## WHAT YOU HAVE TO DO
Could you set down, exactly as they stand, only the lines from the one containing "Zie er op je" through the end of the listing?

## SOURCE MATERIAL
┏━━

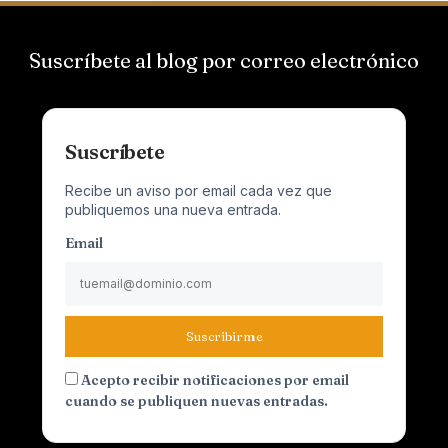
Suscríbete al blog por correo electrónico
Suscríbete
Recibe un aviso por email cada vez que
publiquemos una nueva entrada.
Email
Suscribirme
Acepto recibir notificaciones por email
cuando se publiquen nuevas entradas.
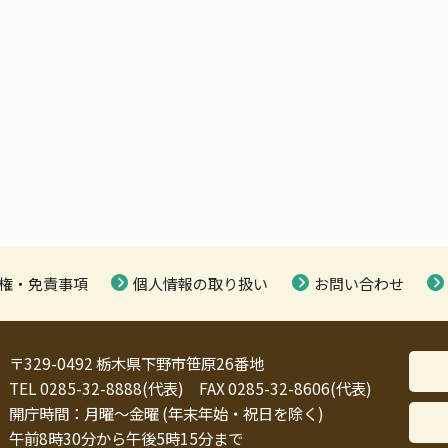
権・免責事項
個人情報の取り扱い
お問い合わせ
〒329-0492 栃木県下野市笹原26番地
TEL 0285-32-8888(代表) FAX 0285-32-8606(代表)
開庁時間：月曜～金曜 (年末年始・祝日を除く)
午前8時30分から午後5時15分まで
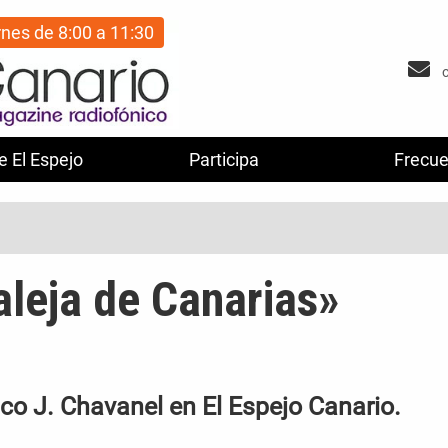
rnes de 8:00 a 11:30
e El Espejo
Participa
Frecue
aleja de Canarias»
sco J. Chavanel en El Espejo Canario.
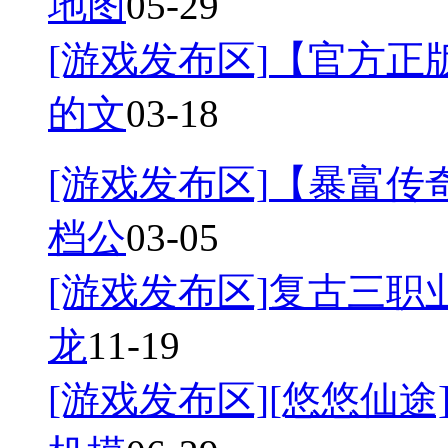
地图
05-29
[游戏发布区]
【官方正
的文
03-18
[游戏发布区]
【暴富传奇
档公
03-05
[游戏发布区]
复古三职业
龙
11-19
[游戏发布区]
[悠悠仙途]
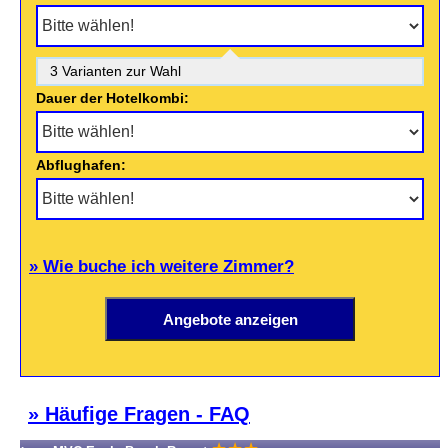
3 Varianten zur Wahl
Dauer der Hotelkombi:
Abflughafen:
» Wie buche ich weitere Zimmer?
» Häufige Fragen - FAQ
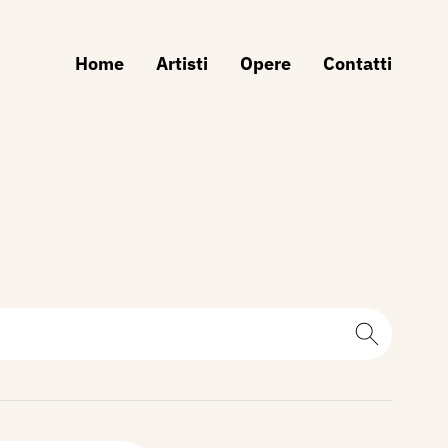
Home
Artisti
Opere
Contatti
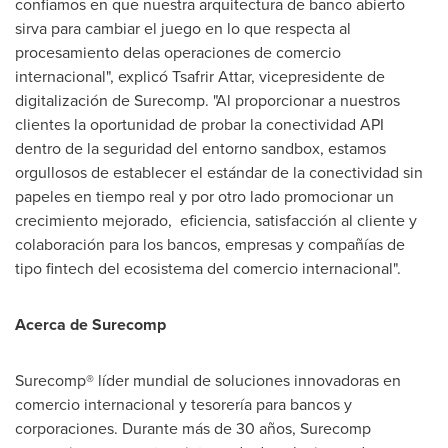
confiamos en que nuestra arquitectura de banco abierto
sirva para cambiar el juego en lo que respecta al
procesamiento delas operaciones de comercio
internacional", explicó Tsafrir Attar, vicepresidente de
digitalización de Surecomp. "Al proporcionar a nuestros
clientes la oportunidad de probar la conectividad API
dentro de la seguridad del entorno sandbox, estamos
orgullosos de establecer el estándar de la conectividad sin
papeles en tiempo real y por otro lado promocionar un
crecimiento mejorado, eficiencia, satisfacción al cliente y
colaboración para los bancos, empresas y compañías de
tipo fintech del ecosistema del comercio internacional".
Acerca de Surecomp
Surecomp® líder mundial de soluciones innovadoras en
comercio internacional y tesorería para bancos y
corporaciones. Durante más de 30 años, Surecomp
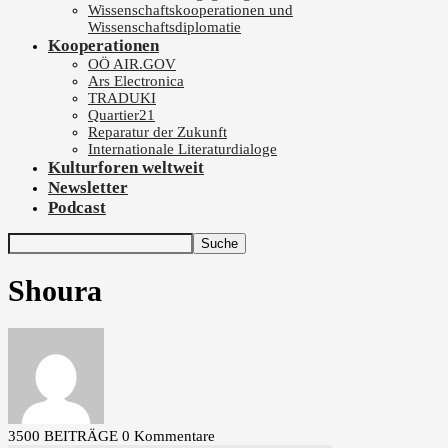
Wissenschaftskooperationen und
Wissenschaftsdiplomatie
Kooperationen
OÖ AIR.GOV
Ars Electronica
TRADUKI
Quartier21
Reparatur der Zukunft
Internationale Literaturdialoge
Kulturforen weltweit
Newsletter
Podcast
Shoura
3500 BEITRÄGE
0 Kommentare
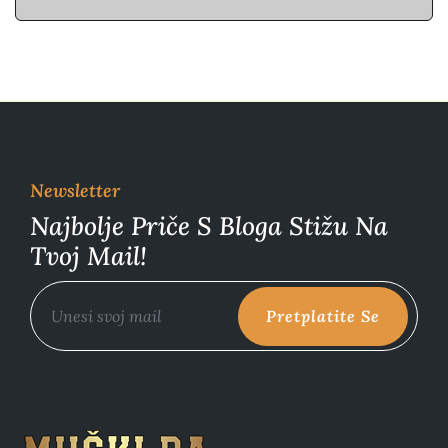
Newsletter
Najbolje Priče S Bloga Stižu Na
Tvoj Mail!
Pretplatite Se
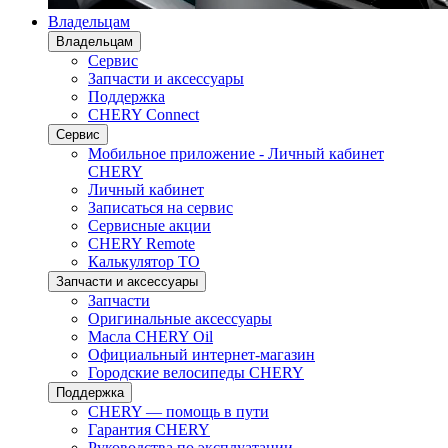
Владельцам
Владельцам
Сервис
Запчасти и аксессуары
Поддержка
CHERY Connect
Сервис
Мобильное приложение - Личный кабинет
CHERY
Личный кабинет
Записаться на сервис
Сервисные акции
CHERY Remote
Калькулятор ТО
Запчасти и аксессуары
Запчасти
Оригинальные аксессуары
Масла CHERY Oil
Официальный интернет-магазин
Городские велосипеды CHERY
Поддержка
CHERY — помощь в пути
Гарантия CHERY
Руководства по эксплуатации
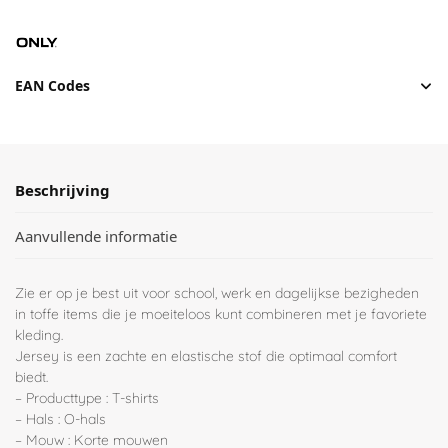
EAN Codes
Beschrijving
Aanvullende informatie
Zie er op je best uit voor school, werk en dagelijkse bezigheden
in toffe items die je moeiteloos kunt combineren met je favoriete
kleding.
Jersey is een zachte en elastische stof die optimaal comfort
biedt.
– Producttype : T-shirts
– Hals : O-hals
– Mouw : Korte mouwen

┗━━

## EXERCISE ANSWER
Zie er op je best uit voor school, werk en dagelijkse bezigheden
in toffe items die je moeiteloos kunt combineren met je favoriete
kleding.
Jersey is een zachte en elastische stof die optimaal comfort
biedt.
– Producttype : T-shirts
– Hals : O-hals
– Mouw : Korte mouwen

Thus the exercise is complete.